Et, à son soulagement, Violette vit qu’en effet c’était Klaus qui s’avançait là. Il avait de nouvelles lunettes ressemblant fort aux anciennes, à ceci près qu’elles étaient si neuves que la lune faisait étinceler la monture. Il salua ses sœurs d’un sourire vague, comme on sourit aux gens qu’on n’est pas très sûr de connaître.
— Klaus ! s’écria Violette en déposant Prunille à terre pour le serrer contre elle. On se faisait un souci monstre, tu sais. Il t’en a fallu, du temps ! Qu’est-ce qui s’est passé ?
— Ch’ais pas, fit Klaus d’une voix minuscule. Me souviens plus.
— Tu n’as pas vu le comte Olaf, si ? Ce Dr Orwell ne travaille pas avec lui, au moins ? Ils ne t’ont rien fait, dis ?
— Ch’ais pas, répéta Klaus, hochant la tête. Je me souviens d’avoir cassé mes lunettes, ça oui. Je me souviens de Charles en train de m’emmener vers la maison en forme d’œil. Mais après ça, mystère. Pas sûr, même, que je saurais dire où on est, là, en ce moment.
— Klaus, dit Violette d’un ton ferme. On est à La Falotte-sur-Rabougre. Aux Établissements Fleurbon-Laubaine. Tu te souviens de ça, tout de même :
Klaus ne répondit pas. Il regardait ses sœurs avec des yeux immenses, comme on contemple un aquarium ou un défilé de cirque.
— Klaus ? s’alarma Violette. J’ai dit : on est à La Falotte ; à la scierie Fleurbon-Laubaine.
Klaus ne répondait toujours pas.
— Il est très fatigué, je pense, dit Violette à Prunille.
— Libou, fit Prunille, sceptique.
— Il est grand temps que tu ailles te coucher, Klaus, reprit Violette. Allez, viens maintenant. Suis-nous.
Alors Klaus retrouva sa voix :
— Oui m’sieur, dit-il très bas.
— Monsieur ? Klaus ! Je suis ta sœur !
Mais Klaus était redevenu muet, et Violette renonça. Reprenant Prunille sur sa hanche, elle repartit vers le dortoir, Klaus traînant les pieds derrière elles. La lune scintillait sur ses lunettes toutes neuves et chacun de ses pas faisait un petit bruit feutré ; mais lui ne soufflait mot.

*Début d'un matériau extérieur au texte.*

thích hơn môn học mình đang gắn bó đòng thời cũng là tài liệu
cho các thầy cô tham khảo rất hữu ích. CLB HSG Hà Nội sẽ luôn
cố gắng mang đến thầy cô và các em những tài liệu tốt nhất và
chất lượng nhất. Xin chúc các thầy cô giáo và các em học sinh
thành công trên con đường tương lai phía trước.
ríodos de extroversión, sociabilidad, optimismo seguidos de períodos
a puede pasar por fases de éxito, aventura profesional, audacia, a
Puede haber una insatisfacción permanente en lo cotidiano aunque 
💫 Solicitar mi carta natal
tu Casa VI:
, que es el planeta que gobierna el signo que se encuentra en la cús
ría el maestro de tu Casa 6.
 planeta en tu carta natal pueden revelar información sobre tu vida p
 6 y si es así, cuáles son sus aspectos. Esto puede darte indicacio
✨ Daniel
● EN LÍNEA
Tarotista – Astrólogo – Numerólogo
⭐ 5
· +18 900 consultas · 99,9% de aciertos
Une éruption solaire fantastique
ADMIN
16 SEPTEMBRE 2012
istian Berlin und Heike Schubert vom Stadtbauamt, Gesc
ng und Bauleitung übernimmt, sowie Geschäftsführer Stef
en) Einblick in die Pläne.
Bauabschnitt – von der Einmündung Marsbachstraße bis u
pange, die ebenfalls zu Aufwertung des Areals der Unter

Plus silencieux que trois souris (furtives), les orphelins regagnèrent le dortoir et se coulèrent jusqu’à leurs couchettes. Mais une fois là, Klaus resta planté, bras ballants, les yeux sur ses sœurs, comme s’il ne savait plus comment on se met au lit.
— Couche-toi vite, maintenant, lui chuchota Violette.
— Oui m’sieur, répondit Klaus.
Et il s’étendit sur la couchette du bas, tout habillé, les yeux toujours sur ses sœurs. Violette s’assit au bord de la couchette et lui retira ses chaussures, qu’il avait oublié d’enlever. Il ne parut même pas s’en rendre compte.
— On parlera de tout ça demain, lui souffla Violette. Et maintenant, essaie de dormir un peu, d’accord ?
— Oui m’sieur, dit Klaus en automate, et aussitôt il ferma les yeux.
Une seconde plus tard, il dormait. Violette et Prunille observèrent un instant la façon dont sa bouche frémissait, comme toujours lorsqu’il dormait – depuis qu’il était bébé, se souvenait Violette. C’était un soulagement d’avoir retrouvé Klaus, mais ses sœurs n’étaient pas rassurées pour autant. Pas du tout. Jamais elles n’avaient vu Klaus se comporter de manière aussi étrange.
Tout le restant de la nuit, nichées l’une contre l’autre sur la couchette du haut, Violette et Prunille se relayèrent pour veiller sur leur frère. C’était bien lui qui dormait là, c’était bien lui en chair et en os – et pourtant il leur semblait que le vrai Klaus n’était pas de retour.